◆ Prompt: Copy word for word the lines of the data between the line containing "г, 30 июля, тысячи" and the line containing "greetings, you’ll find", inclusive.

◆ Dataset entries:
# # # # # # #
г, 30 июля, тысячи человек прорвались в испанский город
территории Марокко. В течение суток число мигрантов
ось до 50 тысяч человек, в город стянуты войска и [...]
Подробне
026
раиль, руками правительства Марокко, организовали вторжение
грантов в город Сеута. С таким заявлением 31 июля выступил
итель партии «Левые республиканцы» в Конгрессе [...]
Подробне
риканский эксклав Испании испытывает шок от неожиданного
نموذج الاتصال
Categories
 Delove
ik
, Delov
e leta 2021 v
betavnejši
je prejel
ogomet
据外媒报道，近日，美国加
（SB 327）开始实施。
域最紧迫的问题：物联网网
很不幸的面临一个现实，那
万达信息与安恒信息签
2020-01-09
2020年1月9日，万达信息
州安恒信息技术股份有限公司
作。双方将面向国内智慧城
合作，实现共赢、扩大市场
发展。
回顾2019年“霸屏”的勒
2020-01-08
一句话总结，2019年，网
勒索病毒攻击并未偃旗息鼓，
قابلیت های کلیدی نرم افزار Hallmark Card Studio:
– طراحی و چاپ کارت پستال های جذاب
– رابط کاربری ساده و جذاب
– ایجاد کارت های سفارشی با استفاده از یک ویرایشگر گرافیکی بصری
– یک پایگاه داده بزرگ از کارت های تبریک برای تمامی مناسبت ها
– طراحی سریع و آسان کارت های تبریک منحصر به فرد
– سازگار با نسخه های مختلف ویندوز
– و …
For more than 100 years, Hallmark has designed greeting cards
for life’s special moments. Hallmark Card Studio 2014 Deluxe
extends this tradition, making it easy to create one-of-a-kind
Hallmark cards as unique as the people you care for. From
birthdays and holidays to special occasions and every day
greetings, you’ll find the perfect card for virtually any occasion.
# # # # # # #
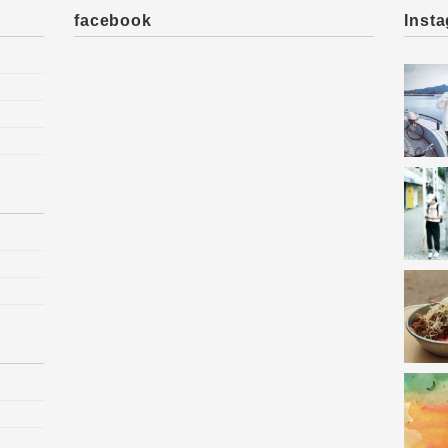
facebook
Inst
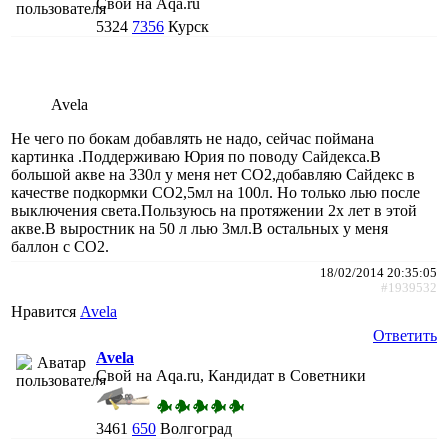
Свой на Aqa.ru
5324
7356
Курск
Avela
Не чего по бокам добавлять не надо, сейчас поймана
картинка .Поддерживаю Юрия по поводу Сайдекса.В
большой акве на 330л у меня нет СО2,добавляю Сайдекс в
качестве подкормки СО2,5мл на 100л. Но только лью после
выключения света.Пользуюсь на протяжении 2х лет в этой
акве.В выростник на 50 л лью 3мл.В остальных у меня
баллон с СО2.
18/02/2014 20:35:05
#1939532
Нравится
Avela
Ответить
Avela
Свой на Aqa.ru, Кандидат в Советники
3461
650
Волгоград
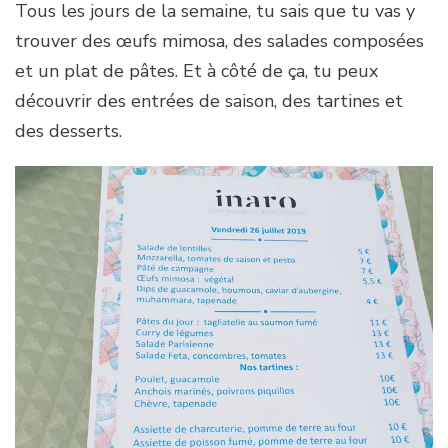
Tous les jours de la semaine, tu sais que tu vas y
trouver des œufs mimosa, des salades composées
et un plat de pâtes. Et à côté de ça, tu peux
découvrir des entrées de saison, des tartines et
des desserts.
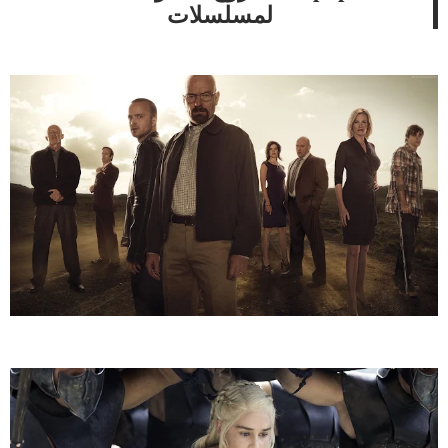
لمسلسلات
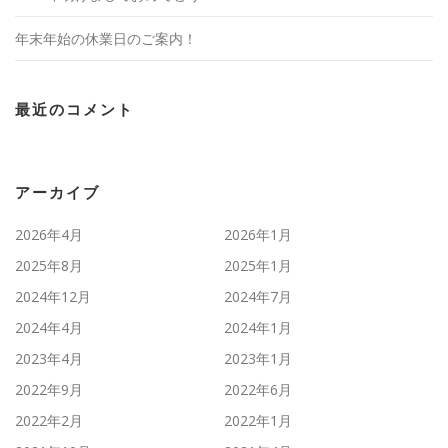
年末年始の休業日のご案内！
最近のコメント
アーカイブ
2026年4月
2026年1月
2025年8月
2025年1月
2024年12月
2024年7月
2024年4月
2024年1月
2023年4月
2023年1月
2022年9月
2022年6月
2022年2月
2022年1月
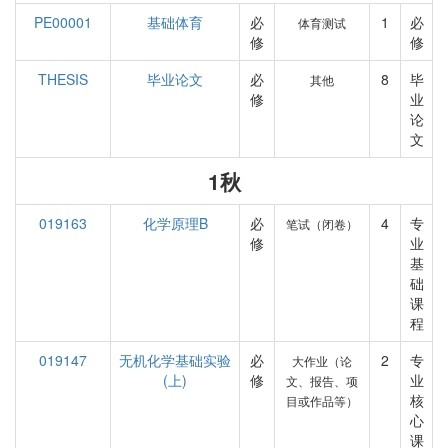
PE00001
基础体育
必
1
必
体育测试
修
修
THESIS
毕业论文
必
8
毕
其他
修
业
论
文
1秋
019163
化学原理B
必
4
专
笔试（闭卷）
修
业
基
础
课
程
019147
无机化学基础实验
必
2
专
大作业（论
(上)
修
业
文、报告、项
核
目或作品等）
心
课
# # # # # # #
◆ Solved problem:
г, 30 июля, тысячи человек прорвались в испанский город
территории Марокко. В течение суток число мигрантов
ось до 50 тысяч человек, в город стянуты войска и [...]
Подробне
026
раиль, руками правительства Марокко, организовали вторжение
грантов в город Сеута. С таким заявлением 31 июля выступил
итель партии «Левые республиканцы» в Конгрессе [...]
Подробне
риканский эксклав Испании испытывает шок от неожиданного
نموذج الاتصال
Categories
 Delove
ik
, Delov
e leta 2021 v
betavnejši
je prejel
ogomet
据外媒报道，近日，美国加
（SB 327）开始实施。
域最紧迫的问题：物联网网
很不幸的面临一个现实，那
万达信息与安恒信息签
2020-01-09
2020年1月9日，万达信息
州安恒信息技术股份有限公司
作。双方将面向国内智慧城
合作，实现共赢、扩大市场
发展。
回顾2019年“霸屏”的勒
2020-01-08
一句话总结，2019年，网
勒索病毒攻击并未偃旗息鼓，
قابلیت های کلیدی نرم افزار Hallmark Card Studio:
– طراحی و چاپ کارت پستال های جذاب
– رابط کاربری ساده و جذاب
– ایجاد کارت های سفارشی با استفاده از یک ویرایشگر گرافیکی بصری
– یک پایگاه داده بزرگ از کارت های تبریک برای تمامی مناسبت ها
– طراحی سریع و آسان کارت های تبریک منحصر به فرد
– سازگار با نسخه های مختلف ویندوز
– و …
For more than 100 years, Hallmark has designed greeting cards
for life’s special moments. Hallmark Card Studio 2014 Deluxe
extends this tradition, making it easy to create one-of-a-kind
Hallmark cards as unique as the people you care for. From
birthdays and holidays to special occasions and every day
greetings, you’ll find the perfect card for virtually any occasion.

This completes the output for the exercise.